Stored dataset items:
*** Begin section ***
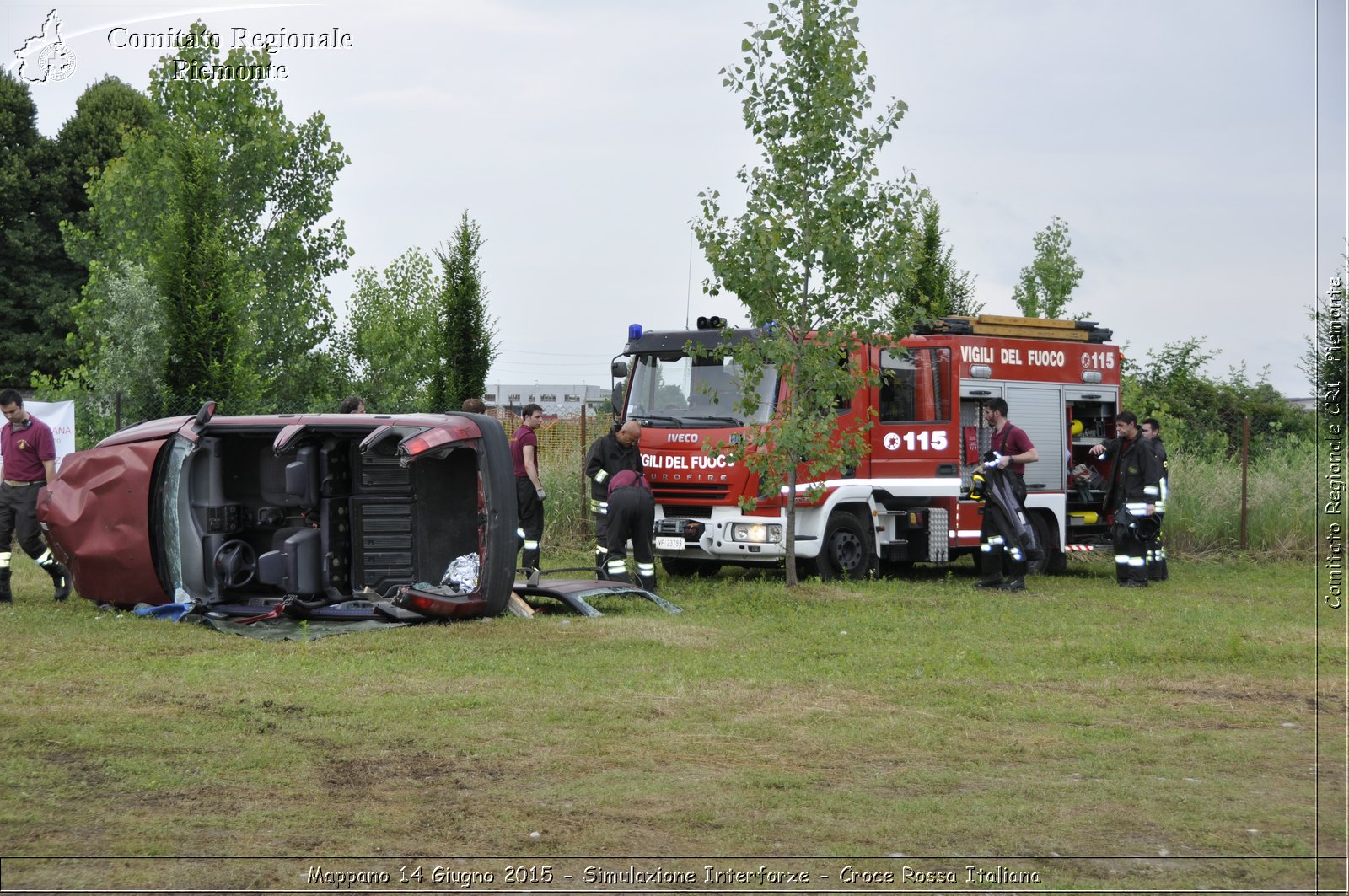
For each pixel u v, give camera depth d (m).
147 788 5.70
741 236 13.50
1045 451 16.48
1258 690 8.33
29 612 11.02
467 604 10.55
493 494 10.72
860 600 12.63
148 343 26.55
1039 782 6.03
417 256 32.75
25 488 11.80
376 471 11.10
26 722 6.80
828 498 14.25
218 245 19.64
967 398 15.50
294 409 25.14
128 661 8.70
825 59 13.29
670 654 9.28
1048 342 16.64
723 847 5.06
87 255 31.30
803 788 5.88
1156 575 15.79
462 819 5.36
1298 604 13.30
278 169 24.67
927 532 15.38
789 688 8.14
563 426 20.14
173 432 11.00
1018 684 8.41
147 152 26.67
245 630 10.16
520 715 7.21
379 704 7.38
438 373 23.78
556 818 5.39
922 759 6.46
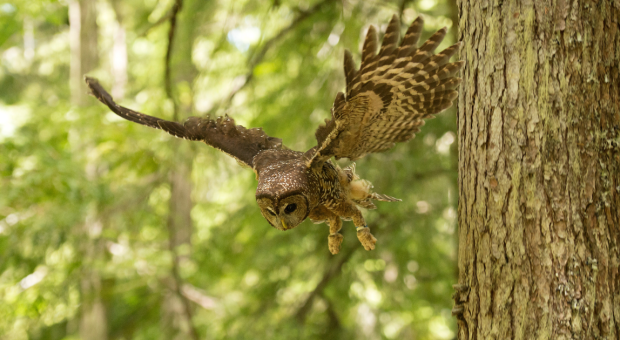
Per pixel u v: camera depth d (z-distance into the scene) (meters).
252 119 8.80
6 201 7.99
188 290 10.72
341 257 9.21
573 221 2.66
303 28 8.15
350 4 7.52
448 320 11.36
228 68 8.62
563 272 2.65
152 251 10.71
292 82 8.63
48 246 9.52
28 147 8.70
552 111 2.73
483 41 2.97
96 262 10.09
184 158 8.88
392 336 11.98
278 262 9.73
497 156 2.86
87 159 9.54
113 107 3.66
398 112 3.01
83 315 12.38
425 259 9.28
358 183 3.58
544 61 2.77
*** End section ***
TASK INSTRUCTIONS: In the data above, retype only the stretch from the line with "147 152 26.67" through the line with "392 336 11.98", word for word, and skip any pictures.

OUTPUT FOR THIS EXERCISE:
147 152 26.67
245 630 10.16
520 715 7.21
379 704 7.38
438 373 23.78
556 818 5.39
922 759 6.46
Per pixel u v: camera depth d (z-distance into the scene) (meters).
252 119 8.80
6 201 7.99
188 290 10.72
341 257 9.21
573 221 2.66
303 28 8.15
350 4 7.52
448 320 11.36
228 68 8.62
563 272 2.65
152 251 10.71
292 82 8.63
48 246 9.52
28 147 8.70
552 111 2.73
483 41 2.97
96 262 10.09
184 158 8.88
392 336 11.98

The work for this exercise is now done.